Yesterday we observed what appear to be unrelated incidents in us-west-2 (Oregon) and eu-central-1 (Frankfurt) that gave a number of AWS customers a run for their money as provisioning times of several core services rose to unacceptable levels. It occurred to me that an element of "common wisdom" may not be nearly as common as some of us believe. A cursory check of the internet didn't show much along these lines, so I figured I'd write down my thoughts and see what the community thought.
Things you should know about Disaster Recovery in AWS
- AWS regions have separate control planes, which generally serve to isolate faults to particular regions. That's why we don't see global outages of DynamoDB, but rather region-specific outages of particular services. That said, if us-west-2 has an issue, and your plan is to fail over to us-east-1, you should probably be aware that more or less everyone has similar plans.
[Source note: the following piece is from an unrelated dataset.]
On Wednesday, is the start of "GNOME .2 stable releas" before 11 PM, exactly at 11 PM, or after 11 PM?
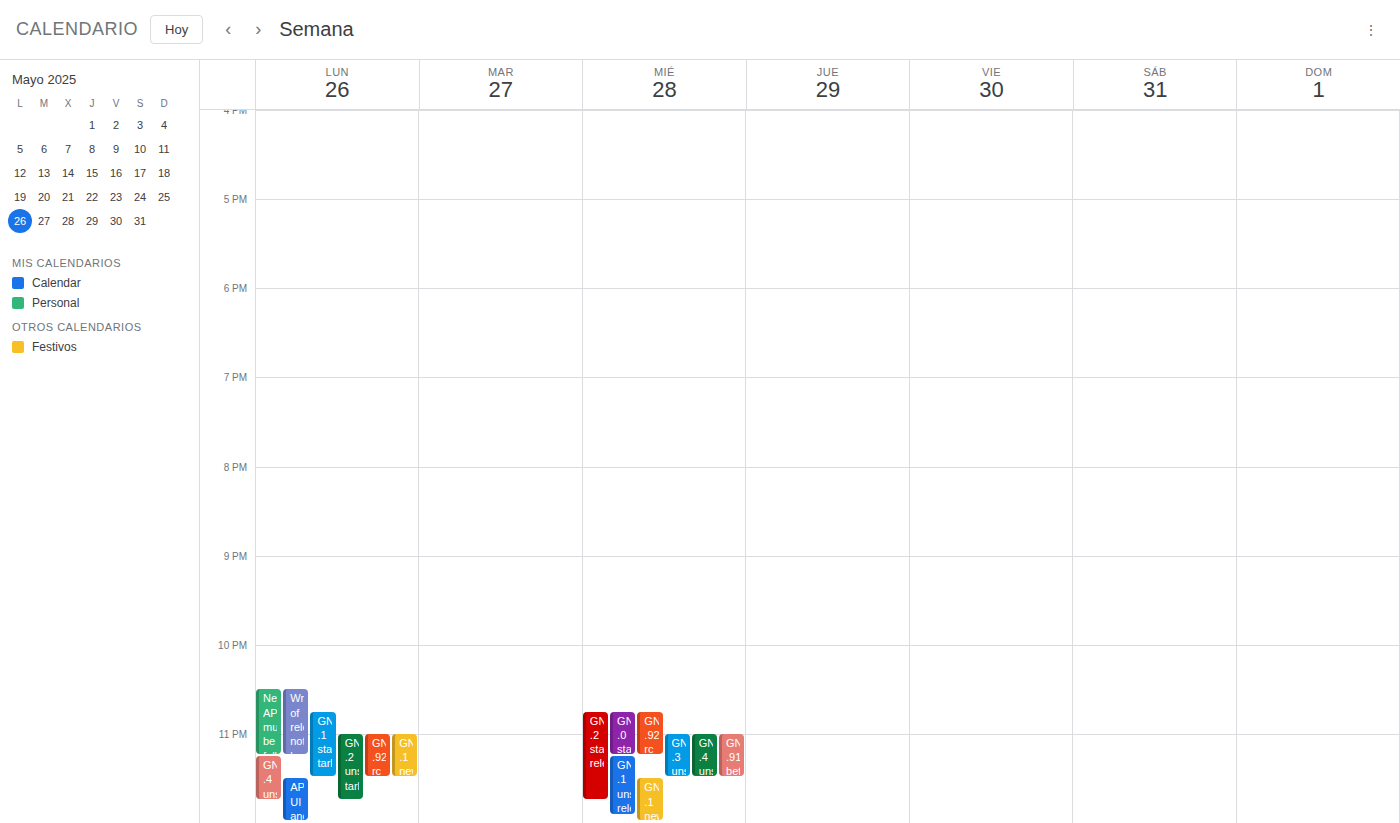
10:45 PM -- before 11 PM, 15 minutes above the 11 PM line.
You'll be in very good, very plentiful company. That said, some services still appear to have control planes homed through us-east-1. For instance, during last year's S3 outage in the US east region, other regions worked fine--but you couldn't provision new buckets until the issue had passed.
- AWS regions can take sudden inrush of new traffic very well; they learned these lessons back in the 2012 era. That said, you can expect provisioning times to be delayed significantly. If your recovery plan includes spinning up EC2 instances, you can expect that part of your build to take the better part of an hour in some cases.
- While a number of naive cost-cutting tools will suggest turning off idle instances, if you're going to need to sustain a sudden influx of traffic in a new region you're going to want those instances spun up and waiting; any DR strategy that depends upon the ability to rapidly provision new instances (including as part of autoscaling groups) is likely to end up causing you grief in the event of an actual outage.
None of these are immediately obvious-- and they aren't at all apparent during your standard DR tests. These issues only crop up amid outages that have everyone exercising their DR plans simultaneously.
Disasters are hard; plan accordingly.